The Utah Railway Company was incorporated on January 24, 1912, with the name of Utah Coal Railway, shortened to Utah Railway in May of the same year. It was founded to haul coal from the company's mines to Provo, Utah, in reaction to company disappointment in the service and route of the existing Denver and Rio Grande Railroad nearby. It was known for owning the most modern equipment; when built, its large "Santa Fe" (2-10-2) and "Mallet" (2-6-6-2) steam locomotives had automatic stokers, a new invention at the time, and a convenience that drew many firemen from the D&RGW's Utah Division to the Utah Railway in 1917 when that line opened. In addition, the Utah Railway was the first to equip its air brakes with fourteen-pound tension springs instead of the standard seven-pound springs. The company was one of the earliest coal hauling railroads to employ diesel locomotives, and was early to adopt automation technologies, including the use of flashing rear end devices instead of cabooses. The Utah Railway's freight car roster consisted of fifteen flatcars and about 2,000 drop-bottom gondolas jointly owned with the San Pedro, Los Angeles & Salt Lake Railroad (later LA&SL), painted with "Utah Coal Route" lettering and UCR reporting marks. These gondolas were known to the railroad's employees as "Battleships". Parent company Mueller Industries, a manufacturer of copper products, sold the Utah Railway in 2002 to Genesee & Wyoming Inc., a railroad holding company.

== Current operations ==

Today's Utah Railway operates over 423 mi of track between Grand Junction, Colorado, and Provo, Utah, of which 45 mi are owned, and the remainder operated under agreements with BNSF Railway and Union Pacific. As of January 2017, the company no longer hauls coal. The Utah Railway also owns a subsidiary railroad, the Salt Lake City Southern Railroad, serving over 30 customers on over 25 mi of track between Salt Lake City and Draper, Utah. In addition, switching services are provided in Ogden and elsewhere.
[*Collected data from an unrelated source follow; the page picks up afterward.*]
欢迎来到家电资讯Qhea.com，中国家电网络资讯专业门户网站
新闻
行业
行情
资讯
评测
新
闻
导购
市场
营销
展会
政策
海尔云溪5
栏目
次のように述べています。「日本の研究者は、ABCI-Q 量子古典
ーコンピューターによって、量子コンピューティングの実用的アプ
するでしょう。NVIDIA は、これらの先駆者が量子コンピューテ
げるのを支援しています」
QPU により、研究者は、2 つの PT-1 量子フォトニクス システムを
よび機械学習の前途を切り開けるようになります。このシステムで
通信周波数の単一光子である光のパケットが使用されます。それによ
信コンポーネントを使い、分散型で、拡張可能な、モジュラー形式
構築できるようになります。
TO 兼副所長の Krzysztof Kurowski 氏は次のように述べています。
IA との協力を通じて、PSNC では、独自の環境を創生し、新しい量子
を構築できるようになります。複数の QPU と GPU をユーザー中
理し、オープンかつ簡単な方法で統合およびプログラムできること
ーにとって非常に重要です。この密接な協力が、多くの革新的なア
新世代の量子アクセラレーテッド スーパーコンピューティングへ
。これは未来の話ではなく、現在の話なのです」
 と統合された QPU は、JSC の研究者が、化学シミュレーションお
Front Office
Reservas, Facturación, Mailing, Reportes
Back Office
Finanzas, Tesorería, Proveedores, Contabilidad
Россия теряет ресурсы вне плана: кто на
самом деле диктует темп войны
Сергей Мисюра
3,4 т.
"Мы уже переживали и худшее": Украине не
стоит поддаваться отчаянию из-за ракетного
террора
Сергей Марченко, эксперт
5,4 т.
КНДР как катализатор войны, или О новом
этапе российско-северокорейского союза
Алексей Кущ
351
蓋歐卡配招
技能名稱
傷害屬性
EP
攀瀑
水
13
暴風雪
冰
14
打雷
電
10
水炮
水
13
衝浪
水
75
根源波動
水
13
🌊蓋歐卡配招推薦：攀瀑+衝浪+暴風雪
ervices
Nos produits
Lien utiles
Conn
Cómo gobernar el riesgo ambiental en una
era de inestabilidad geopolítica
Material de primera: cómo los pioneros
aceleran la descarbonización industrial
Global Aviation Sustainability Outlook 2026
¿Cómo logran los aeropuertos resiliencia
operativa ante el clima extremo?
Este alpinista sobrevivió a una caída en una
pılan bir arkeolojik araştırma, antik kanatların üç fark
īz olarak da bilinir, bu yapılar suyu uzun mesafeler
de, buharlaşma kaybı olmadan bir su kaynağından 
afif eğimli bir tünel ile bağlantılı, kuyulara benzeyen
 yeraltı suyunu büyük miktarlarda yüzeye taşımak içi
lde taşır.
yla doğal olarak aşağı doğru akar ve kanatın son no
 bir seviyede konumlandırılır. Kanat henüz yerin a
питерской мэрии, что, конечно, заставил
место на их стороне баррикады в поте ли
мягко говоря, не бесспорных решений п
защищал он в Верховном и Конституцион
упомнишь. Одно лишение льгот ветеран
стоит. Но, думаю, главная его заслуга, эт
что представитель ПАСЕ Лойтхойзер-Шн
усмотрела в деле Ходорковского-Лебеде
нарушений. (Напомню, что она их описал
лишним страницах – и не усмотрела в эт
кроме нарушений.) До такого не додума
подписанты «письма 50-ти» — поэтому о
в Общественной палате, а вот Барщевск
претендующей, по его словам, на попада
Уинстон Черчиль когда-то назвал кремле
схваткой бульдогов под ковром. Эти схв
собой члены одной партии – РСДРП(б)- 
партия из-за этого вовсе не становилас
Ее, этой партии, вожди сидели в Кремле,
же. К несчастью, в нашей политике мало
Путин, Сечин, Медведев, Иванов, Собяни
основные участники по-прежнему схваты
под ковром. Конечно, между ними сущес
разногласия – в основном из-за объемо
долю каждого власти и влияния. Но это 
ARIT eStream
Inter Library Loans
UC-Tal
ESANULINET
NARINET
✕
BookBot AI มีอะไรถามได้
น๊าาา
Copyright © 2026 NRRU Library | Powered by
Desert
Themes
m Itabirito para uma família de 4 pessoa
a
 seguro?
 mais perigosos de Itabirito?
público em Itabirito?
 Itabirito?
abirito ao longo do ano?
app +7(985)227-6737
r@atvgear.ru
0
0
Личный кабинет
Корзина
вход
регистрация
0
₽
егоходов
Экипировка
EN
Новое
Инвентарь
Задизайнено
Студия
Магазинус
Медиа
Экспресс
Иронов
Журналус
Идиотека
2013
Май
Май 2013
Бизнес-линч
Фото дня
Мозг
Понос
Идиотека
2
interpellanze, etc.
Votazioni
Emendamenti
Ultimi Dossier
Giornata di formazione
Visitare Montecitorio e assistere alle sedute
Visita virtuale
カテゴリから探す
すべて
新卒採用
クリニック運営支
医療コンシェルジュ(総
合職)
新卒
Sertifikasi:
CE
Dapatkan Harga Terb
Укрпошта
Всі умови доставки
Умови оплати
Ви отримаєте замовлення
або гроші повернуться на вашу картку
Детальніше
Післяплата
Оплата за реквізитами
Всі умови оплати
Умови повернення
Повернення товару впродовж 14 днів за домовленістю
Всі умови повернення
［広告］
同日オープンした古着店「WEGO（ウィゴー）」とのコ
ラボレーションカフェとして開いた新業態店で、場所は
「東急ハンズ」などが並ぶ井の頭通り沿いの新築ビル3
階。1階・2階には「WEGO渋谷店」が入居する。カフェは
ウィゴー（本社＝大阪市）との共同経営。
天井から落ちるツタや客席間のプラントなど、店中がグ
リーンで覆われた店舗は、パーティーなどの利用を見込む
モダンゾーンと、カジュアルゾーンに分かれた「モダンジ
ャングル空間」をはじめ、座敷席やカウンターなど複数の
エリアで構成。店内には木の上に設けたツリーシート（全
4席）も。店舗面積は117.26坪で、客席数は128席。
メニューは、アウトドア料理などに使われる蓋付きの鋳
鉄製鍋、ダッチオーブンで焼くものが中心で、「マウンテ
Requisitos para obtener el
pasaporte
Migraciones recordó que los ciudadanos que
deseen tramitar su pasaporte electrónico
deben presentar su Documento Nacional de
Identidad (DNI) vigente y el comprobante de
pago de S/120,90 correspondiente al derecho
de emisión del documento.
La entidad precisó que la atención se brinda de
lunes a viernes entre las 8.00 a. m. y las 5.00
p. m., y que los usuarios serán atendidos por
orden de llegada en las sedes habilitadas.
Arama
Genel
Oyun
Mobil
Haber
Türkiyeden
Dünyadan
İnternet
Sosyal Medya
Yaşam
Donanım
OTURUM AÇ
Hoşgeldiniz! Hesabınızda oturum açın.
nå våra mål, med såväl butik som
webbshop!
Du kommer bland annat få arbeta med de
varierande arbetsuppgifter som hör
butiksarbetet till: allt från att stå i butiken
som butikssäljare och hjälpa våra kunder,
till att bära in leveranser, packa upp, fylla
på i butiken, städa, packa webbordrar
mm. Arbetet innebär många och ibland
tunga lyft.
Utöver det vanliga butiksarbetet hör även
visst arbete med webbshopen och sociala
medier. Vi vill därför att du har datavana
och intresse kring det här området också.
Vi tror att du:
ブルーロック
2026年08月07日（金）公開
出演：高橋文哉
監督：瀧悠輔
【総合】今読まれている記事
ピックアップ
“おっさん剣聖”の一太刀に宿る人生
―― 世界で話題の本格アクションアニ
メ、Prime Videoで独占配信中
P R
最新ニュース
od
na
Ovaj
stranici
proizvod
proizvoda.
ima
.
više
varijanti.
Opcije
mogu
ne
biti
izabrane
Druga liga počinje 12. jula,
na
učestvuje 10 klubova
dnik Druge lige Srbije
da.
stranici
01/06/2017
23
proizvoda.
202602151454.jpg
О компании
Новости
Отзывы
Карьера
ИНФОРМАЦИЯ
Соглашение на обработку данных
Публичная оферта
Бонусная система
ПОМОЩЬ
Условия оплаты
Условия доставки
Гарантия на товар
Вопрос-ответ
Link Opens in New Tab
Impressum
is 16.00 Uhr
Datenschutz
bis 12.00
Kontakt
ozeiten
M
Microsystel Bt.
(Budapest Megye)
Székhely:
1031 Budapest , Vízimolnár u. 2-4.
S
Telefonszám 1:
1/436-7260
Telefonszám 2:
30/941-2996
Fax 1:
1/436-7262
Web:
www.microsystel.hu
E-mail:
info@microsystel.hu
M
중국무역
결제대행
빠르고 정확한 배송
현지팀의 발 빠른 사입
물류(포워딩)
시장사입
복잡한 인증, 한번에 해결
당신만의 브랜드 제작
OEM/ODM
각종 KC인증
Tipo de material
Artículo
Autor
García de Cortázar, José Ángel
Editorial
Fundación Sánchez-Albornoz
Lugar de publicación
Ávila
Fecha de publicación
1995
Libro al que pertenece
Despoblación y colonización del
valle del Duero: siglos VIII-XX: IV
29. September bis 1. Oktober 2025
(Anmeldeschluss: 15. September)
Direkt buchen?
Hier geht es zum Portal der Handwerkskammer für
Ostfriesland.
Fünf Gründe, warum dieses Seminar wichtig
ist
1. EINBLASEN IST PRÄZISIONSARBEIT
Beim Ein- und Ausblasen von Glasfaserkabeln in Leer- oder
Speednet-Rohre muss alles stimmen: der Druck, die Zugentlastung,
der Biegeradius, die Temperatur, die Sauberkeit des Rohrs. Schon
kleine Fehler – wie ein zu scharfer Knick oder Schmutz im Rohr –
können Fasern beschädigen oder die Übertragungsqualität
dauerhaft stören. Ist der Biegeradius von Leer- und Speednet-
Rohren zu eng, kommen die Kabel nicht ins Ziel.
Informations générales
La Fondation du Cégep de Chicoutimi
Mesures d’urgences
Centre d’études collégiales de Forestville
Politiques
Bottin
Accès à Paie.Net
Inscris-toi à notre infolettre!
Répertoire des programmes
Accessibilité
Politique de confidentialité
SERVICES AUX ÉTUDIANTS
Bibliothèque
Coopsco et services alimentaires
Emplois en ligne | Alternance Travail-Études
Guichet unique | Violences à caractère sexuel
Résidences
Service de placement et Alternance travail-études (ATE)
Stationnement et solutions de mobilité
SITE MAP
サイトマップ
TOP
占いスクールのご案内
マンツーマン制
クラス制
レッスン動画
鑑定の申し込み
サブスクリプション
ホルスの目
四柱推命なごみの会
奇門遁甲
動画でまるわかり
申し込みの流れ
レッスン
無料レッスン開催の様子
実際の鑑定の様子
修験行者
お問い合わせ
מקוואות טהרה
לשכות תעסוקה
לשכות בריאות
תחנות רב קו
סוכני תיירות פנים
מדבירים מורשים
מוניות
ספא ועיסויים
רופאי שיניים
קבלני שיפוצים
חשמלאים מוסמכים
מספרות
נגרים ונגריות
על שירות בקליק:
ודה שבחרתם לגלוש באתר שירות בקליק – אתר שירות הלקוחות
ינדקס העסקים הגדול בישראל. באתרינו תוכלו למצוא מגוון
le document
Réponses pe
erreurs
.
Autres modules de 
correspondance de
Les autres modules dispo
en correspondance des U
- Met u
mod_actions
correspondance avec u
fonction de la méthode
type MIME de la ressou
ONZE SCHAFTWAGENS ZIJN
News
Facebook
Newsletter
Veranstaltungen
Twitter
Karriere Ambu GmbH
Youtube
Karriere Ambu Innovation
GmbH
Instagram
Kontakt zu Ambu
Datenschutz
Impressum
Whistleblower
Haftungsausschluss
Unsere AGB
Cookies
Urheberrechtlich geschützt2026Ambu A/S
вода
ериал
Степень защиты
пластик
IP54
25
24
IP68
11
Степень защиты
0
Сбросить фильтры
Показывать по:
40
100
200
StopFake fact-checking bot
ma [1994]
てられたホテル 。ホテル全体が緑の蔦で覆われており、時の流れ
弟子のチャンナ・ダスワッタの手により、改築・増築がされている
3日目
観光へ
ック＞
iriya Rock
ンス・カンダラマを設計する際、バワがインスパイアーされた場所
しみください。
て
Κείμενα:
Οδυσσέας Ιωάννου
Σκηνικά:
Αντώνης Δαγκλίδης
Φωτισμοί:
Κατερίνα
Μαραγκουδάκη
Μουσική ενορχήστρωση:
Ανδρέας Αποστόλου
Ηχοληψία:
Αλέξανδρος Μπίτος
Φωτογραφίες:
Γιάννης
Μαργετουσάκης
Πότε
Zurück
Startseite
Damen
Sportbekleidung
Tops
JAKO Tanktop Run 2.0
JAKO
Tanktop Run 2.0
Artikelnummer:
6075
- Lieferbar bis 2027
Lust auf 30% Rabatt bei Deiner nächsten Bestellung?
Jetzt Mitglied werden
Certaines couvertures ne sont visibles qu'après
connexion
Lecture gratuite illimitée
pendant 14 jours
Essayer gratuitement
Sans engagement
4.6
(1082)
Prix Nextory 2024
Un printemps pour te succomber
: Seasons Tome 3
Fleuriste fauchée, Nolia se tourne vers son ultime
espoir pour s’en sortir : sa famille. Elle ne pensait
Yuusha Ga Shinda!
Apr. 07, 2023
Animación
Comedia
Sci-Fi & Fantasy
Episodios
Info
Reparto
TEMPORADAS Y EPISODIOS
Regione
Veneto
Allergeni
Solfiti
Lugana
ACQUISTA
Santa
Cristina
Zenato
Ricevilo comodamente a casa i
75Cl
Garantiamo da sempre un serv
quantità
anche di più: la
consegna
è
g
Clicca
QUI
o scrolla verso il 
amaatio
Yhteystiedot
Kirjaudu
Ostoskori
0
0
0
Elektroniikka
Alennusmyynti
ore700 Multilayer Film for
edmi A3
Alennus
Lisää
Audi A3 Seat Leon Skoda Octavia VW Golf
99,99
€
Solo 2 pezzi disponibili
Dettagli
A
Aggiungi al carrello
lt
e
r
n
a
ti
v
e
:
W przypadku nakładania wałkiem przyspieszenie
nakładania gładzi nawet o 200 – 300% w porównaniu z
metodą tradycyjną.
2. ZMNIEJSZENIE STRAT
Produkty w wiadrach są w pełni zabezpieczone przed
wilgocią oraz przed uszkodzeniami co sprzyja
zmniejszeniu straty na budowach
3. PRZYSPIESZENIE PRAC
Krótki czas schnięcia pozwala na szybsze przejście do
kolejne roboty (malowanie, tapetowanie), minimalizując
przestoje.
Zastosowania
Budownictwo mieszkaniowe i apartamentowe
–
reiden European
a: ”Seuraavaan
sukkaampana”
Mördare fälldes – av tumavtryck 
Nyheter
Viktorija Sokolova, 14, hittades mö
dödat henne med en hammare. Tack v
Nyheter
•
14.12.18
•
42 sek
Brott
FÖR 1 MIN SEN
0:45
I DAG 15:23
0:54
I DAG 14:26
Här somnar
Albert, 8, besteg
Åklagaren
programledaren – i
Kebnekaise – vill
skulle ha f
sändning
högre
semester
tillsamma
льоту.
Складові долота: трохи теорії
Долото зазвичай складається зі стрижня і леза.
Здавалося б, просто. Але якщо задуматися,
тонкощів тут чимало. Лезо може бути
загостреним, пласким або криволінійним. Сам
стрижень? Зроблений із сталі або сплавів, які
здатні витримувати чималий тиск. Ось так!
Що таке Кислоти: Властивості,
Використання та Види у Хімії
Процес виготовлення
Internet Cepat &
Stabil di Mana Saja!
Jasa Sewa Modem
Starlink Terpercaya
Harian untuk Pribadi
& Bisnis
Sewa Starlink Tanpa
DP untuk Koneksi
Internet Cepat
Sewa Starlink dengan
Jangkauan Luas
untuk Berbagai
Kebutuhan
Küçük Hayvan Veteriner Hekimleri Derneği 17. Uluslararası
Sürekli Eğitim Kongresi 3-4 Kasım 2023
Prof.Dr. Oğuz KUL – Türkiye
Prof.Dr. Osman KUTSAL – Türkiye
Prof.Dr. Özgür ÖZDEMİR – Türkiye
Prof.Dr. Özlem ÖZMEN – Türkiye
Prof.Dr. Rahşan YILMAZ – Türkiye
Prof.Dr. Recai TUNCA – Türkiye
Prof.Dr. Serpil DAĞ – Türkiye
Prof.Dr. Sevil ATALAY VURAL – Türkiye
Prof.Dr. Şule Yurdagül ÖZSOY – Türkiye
As of 2023, Genesee & Wyoming holds 59 miles. The Utah Railway interchanges in multiple locations: with BNSF and Union Pacific in Provo, Utah and Grand Junction, Colorado. It can handle railcars of up to 286,000 pounds gross weight.

== Logo ==

The earliest logo was simply the words "Utah Railway Company", spelled out on the locomotives and cabooses, and "Utah Coal Route" on the drop-bottom gondolas. On paper, however, the logo for many years was a black circle with a white background. The wording and image in these circular logos changed over the years. The 1948 logo included the words "Utah Railway" surrounding a gondola with the initials "U.C.R.". The 1999 logo was an oval with an image of an SD diesel locomotive and the words "Utah Railway: Since 1912". In later years the symbol of the Utah Railway Company was the beehive, which is also the Utah state symbol. GWI alters the corporate logos of its acquisitions to match the parent company's logo, and as such, the beehive was retained within a logo similar to the parent company's design.